At the same time the number of students who pursue education right out of high school declines, the retirement of highly qualified workers is causing serious skill gaps for employers. On top of that, companies are struggling to find ways to help employees stay abreast of new technologies and shifting markets.
Businesses that continue to thrive in today's world take a proactive stand to address skills gaps, market changes and new technologies. By doing so, they strengthen their companies and position them to grow.
A major strengthening move is to offer each employee in the company the opportunity to gain additional skills that have the potential to benefit both the employee and the employer.
Some companies reimburse employee tuition for those who chose to attend college full-time. An online article in the Houston Chronicle recently explained existing tax breaks for employers who assist their workers with tuition and other expenses. Certain educational assistance benefits are also tax-free to the employee. For more information, see IRS Publication 970 - Tax Benefits for Education.
And, it has never before been so easy to find adult-education offerings to fit the needs of companies and their employees. Help is readily available. The Council for Adult and Experiential Learning, a nationally recognized nonprofit organization dedicated to helping employers and employees connect learning and work, offers a wealth of useful information, including publications, webinars, video recordings and live assistance.

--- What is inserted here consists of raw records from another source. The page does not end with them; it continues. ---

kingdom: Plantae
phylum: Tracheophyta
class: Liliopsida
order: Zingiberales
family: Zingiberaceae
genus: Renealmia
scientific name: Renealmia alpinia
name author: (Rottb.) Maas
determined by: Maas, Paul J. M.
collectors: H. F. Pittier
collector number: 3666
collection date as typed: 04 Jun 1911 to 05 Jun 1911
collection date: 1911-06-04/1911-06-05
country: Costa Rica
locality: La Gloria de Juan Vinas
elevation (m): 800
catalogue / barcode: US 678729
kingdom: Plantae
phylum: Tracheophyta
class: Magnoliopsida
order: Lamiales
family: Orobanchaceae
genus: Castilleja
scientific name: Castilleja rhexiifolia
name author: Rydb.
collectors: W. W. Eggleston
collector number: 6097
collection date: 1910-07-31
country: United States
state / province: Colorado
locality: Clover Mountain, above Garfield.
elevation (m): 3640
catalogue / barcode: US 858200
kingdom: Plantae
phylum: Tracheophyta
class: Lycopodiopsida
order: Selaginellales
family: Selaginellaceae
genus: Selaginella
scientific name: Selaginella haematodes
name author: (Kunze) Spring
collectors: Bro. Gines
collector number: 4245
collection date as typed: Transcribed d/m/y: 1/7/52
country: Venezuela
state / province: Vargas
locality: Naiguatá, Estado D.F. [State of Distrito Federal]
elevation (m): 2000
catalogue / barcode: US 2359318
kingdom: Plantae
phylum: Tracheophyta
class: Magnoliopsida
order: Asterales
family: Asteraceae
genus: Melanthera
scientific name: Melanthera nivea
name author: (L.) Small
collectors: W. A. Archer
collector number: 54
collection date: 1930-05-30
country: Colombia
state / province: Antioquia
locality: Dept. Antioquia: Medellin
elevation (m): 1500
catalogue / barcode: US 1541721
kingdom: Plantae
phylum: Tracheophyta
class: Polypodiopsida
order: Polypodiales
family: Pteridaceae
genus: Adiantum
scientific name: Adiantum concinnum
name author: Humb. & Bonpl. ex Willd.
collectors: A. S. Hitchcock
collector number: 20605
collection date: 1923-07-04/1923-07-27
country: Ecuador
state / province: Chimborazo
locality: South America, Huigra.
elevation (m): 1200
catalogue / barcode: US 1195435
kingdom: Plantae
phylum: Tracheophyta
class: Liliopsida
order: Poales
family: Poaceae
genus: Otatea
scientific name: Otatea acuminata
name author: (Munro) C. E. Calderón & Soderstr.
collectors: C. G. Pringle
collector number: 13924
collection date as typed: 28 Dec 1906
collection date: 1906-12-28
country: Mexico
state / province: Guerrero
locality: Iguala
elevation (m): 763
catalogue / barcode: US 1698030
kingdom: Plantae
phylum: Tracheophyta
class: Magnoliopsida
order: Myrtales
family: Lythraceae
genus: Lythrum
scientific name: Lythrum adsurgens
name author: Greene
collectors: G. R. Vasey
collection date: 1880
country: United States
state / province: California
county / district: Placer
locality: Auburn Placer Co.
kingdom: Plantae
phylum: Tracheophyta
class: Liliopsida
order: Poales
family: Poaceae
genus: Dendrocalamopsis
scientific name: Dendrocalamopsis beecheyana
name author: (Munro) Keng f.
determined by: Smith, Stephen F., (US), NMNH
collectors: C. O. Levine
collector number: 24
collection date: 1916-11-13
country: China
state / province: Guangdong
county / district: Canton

Success stories point out the fact that most every worker craves the opportunity to learn. Lifelong learning keeps adults motivated, energetic and enthusiastic. If companies encourage employees in their efforts, and if the adult education that employees receive provides new skills that they can apply at work, production and efficiency increases.
Further, when employees feel needed and appreciated, and when they can see that there are ways for them to learn new things and to advance within the company, they are less likely to change jobs.
Make career options transparent to employees so they are able to visualize a future with your company. Interactive career maps keep employees informed and clearly show them the steps and education needed for lateral and upward moves. They are also great tools for managers to use when having career-directed conversations with their employees.
A second step employers can take to promote an atmosphere of educational encouragement is to offer career and education advising to employees. Advising helps your employees make wise career decisions within your company and take the most efficient and cost-effective path to get there.
Reducing employee turnover saves money and protects a company’s image and future.